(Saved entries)
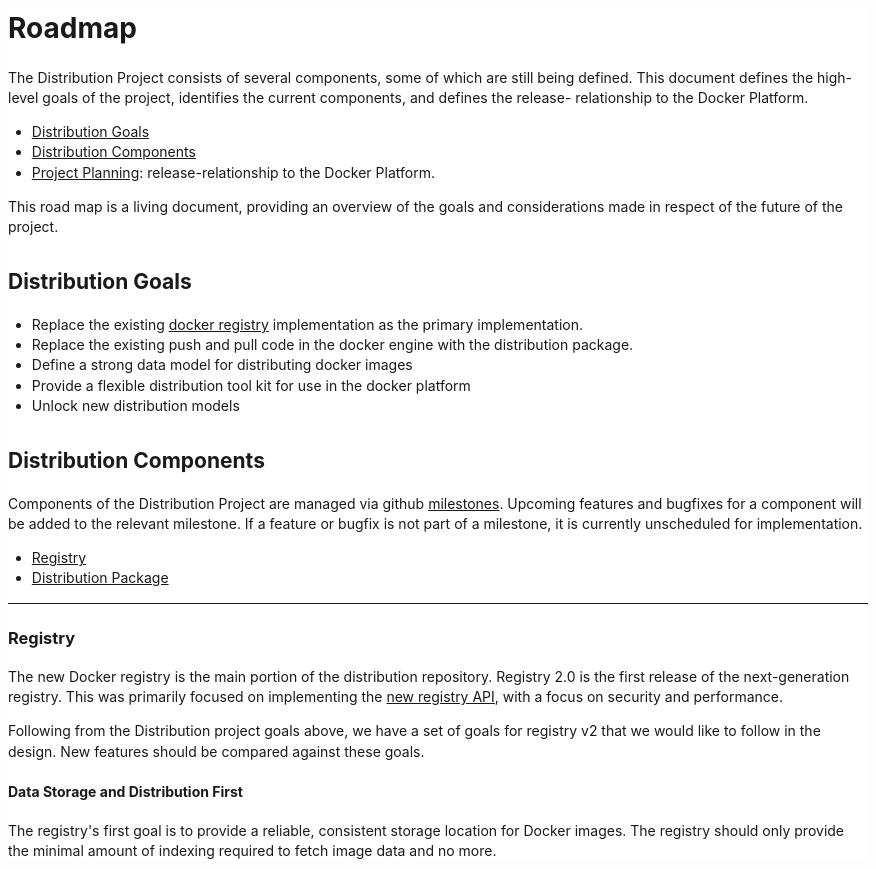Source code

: # Roadmap

The Distribution Project consists of several components, some of which are
still being defined. This document defines the high-level goals of the
project, identifies the current components, and defines the release-
relationship to the Docker Platform.

* [Distribution Goals](#distribution-goals)
* [Distribution Components](#distribution-components)
* [Project Planning](#project-planning): release-relationship to the Docker Platform.

This road map is a living document, providing an overview of the goals and
considerations made in respect of the future of the project.

## Distribution Goals

- Replace the existing [docker registry](github.com/docker/docker-registry)
  implementation as the primary implementation.
- Replace the existing push and pull code in the docker engine with the
  distribution package.
- Define a strong data model for distributing docker images
- Provide a flexible distribution tool kit for use in the docker platform
- Unlock new distribution models

## Distribution Components

Components of the Distribution Project are managed via github [milestones](https://github.com/docker/distribution/milestones). Upcoming
features and bugfixes for a component will be added to the relevant milestone. If a feature or
bugfix is not part of a milestone, it is currently unscheduled for
implementation. 

* [Registry](#registry)
* [Distribution Package](#distribution-package)

***

### Registry

The new Docker registry is the main portion of the distribution repository.
Registry 2.0 is the first release of the next-generation registry. This was
primarily focused on implementing the [new registry
API](https://github.com/docker/distribution/blob/master/docs/spec/api.md),
with a focus on security and performance. 

Following from the Distribution project goals above, we have a set of goals
for registry v2 that we would like to follow in the design. New features
should be compared against these goals.

#### Data Storage and Distribution First

The registry's first goal is to provide a reliable, consistent storage
location for Docker images. The registry should only provide the minimal
amount of indexing required to fetch image data and no more.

▶ [WORK TO BE COMPLETED] Return, word for word, the line containing "with a focus on security and performance." and all lines after it through the last line of the records, and nothing else.

▶ [PROBLEM SOLUTION]
with a focus on security and performance. 

Following from the Distribution project goals above, we have a set of goals
for registry v2 that we would like to follow in the design. New features
should be compared against these goals.

#### Data Storage and Distribution First

The registry's first goal is to provide a reliable, consistent storage
location for Docker images. The registry should only provide the minimal
amount of indexing required to fetch image data and no more.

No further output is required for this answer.